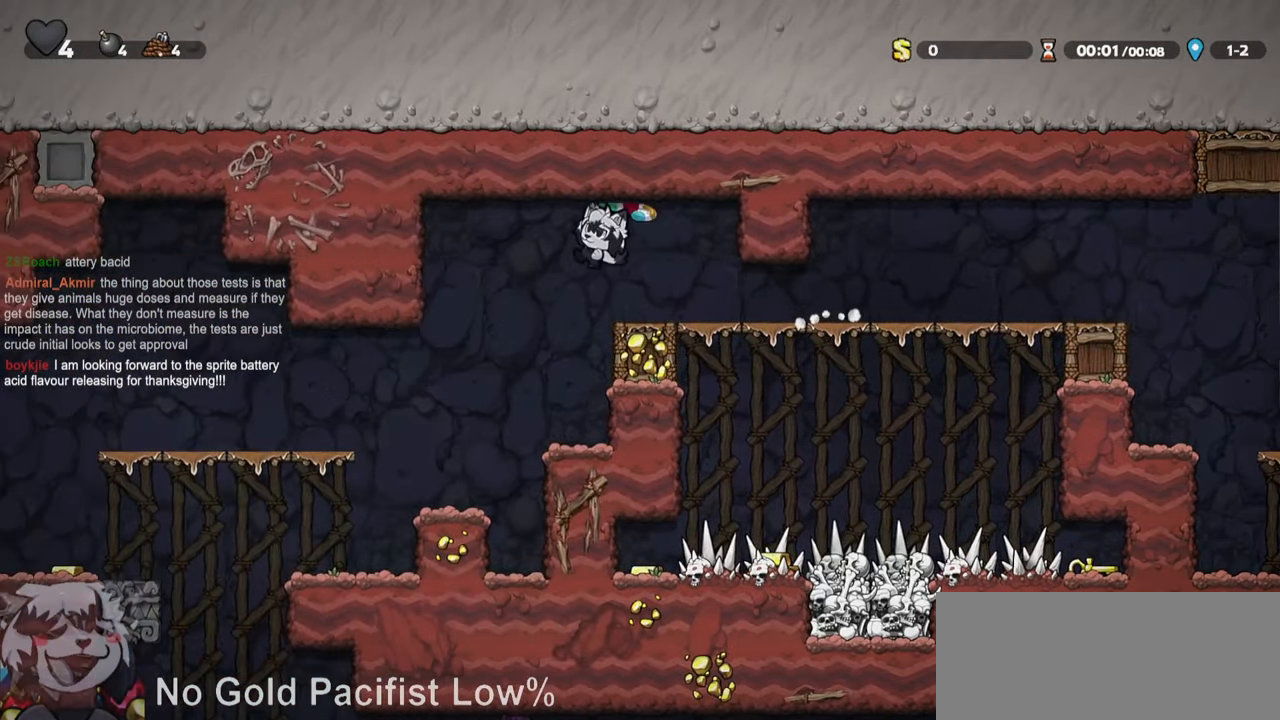
{"keys": ["a", "jump", "ptt", "run"], "events": [[416, "jump", "down"]]}
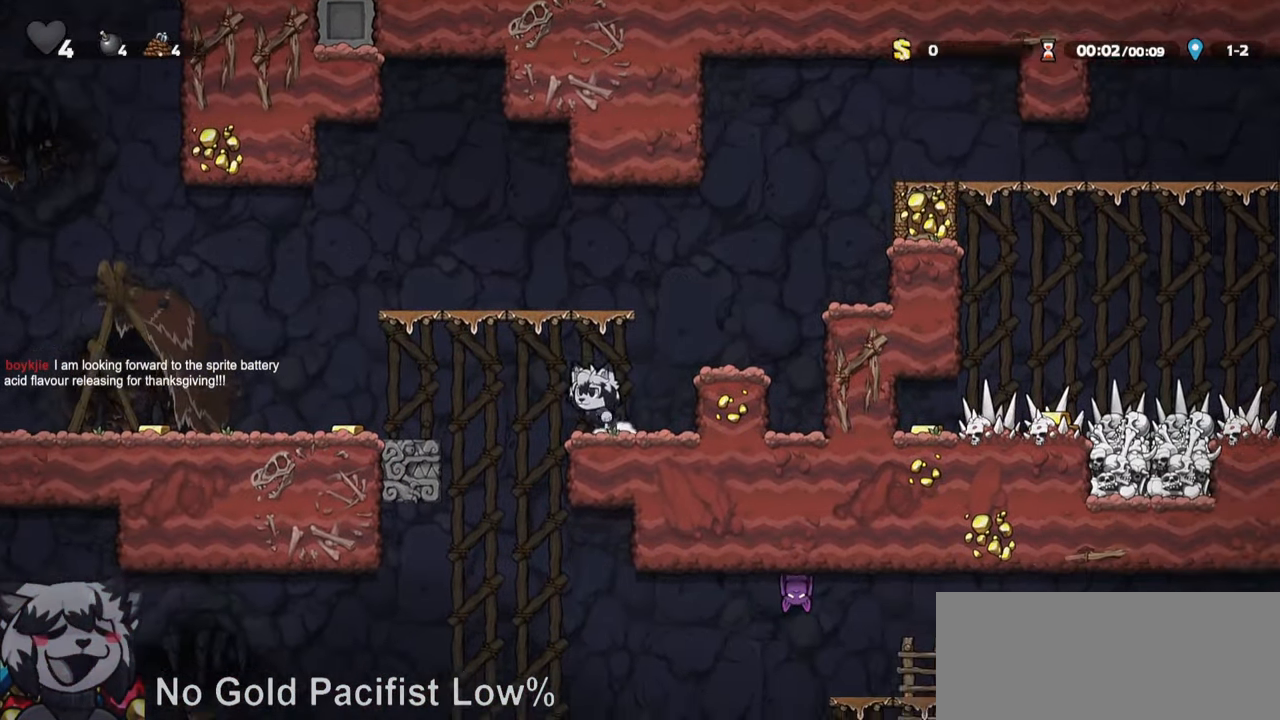
{"keys": ["jump", "ptt", "whip"]}
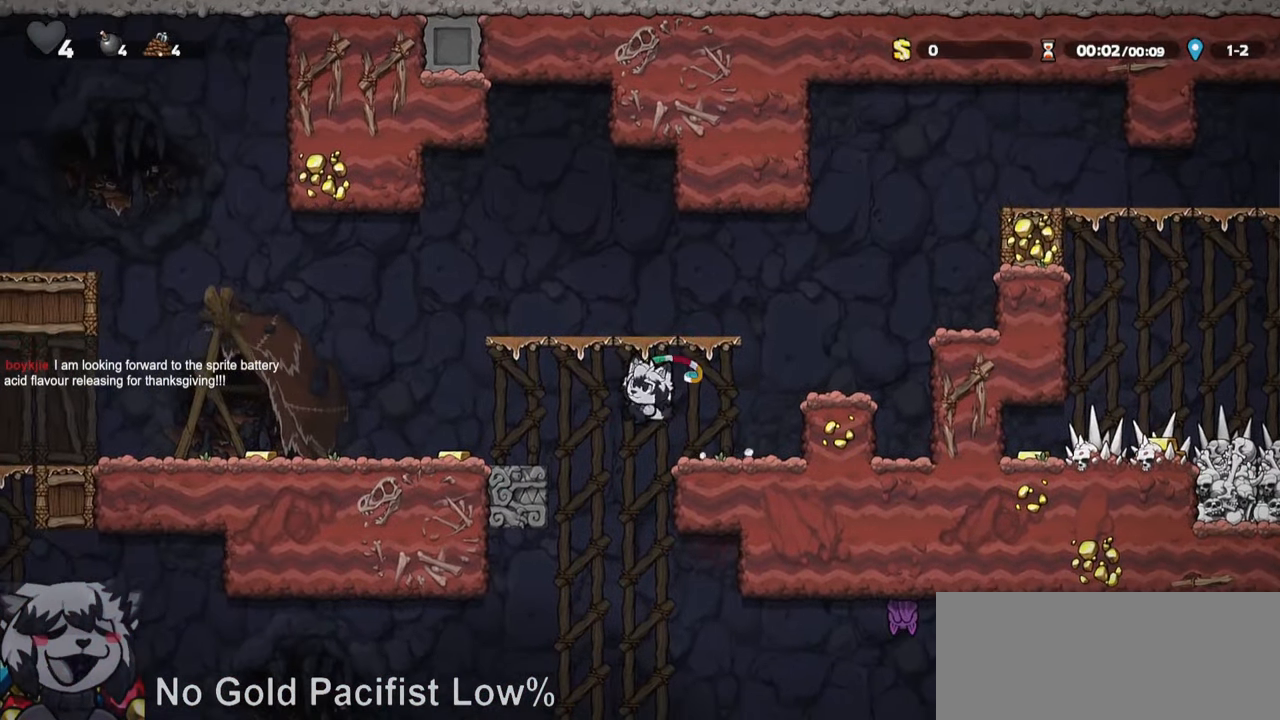
{"keys": ["d", "ptt", "run"], "events": [[16, "d", "down"], [33, "jump", "up"], [83, "run", "down"], [83, "whip", "up"]]}
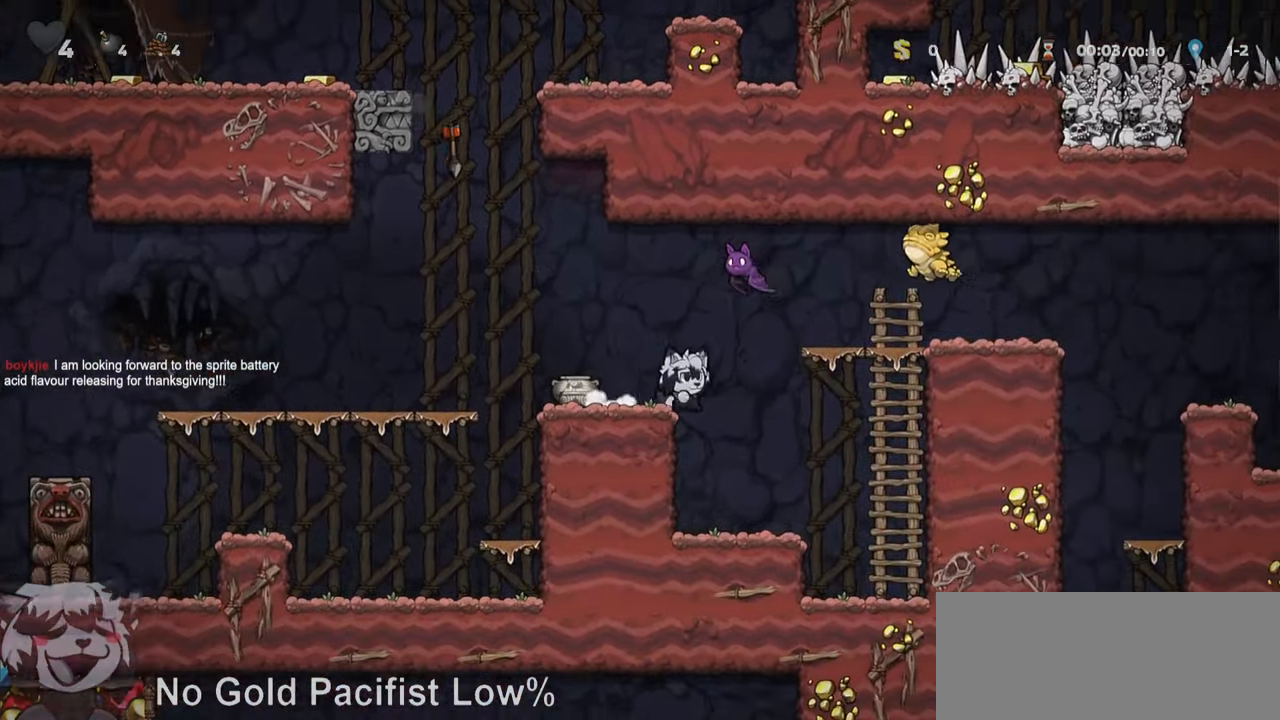
{"keys": ["d", "jump", "ptt", "run", "w"], "events": [[416, "jump", "down"], [466, "w", "down"]]}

WHAT YOU HAVE TO DO:
Down to the last line, set down the data above exactly, and omit all images.

SOLUTION BELOW:
{"keys": ["a", "jump", "ptt", "run"], "events": [[416, "jump", "down"]]}
{"keys": ["jump", "ptt", "whip"]}
{"keys": ["d", "ptt", "run"], "events": [[16, "d", "down"], [33, "jump", "up"], [83, "run", "down"], [83, "whip", "up"]]}
{"keys": ["d", "jump", "ptt", "run", "w"], "events": [[416, "jump", "down"], [466, "w", "down"]]}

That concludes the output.